=== Data in this exercise ===

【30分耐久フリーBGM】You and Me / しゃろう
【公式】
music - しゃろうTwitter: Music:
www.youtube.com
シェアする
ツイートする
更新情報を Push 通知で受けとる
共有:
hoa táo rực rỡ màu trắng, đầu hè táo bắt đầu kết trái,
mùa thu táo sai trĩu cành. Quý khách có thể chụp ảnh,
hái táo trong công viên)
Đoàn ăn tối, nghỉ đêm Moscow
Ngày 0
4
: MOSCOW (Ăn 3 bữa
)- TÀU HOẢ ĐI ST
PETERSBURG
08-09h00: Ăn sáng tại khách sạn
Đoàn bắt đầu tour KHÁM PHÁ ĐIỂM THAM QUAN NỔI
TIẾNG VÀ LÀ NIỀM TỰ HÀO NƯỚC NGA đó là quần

===
=== Data in this exercise ===

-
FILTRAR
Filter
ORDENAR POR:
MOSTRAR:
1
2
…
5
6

===

◆ **How to complete this task**
Copy out the records again, from the line containing "and Me / しゃろう" through the line containing "TIẾNG VÀ LÀ NIỀM TỰ HÀO NƯỚC NGA đó là quần", including both of those lines.

◆ **Result for this exercise**
【30分耐久フリーBGM】You and Me / しゃろう
【公式】
music - しゃろうTwitter: Music:
www.youtube.com
シェアする
ツイートする
更新情報を Push 通知で受けとる
共有:
hoa táo rực rỡ màu trắng, đầu hè táo bắt đầu kết trái,
mùa thu táo sai trĩu cành. Quý khách có thể chụp ảnh,
hái táo trong công viên)
Đoàn ăn tối, nghỉ đêm Moscow
Ngày 0
4
: MOSCOW (Ăn 3 bữa
)- TÀU HOẢ ĐI ST
PETERSBURG
08-09h00: Ăn sáng tại khách sạn
Đoàn bắt đầu tour KHÁM PHÁ ĐIỂM THAM QUAN NỔI
TIẾNG VÀ LÀ NIỀM TỰ HÀO NƯỚC NGA đó là quần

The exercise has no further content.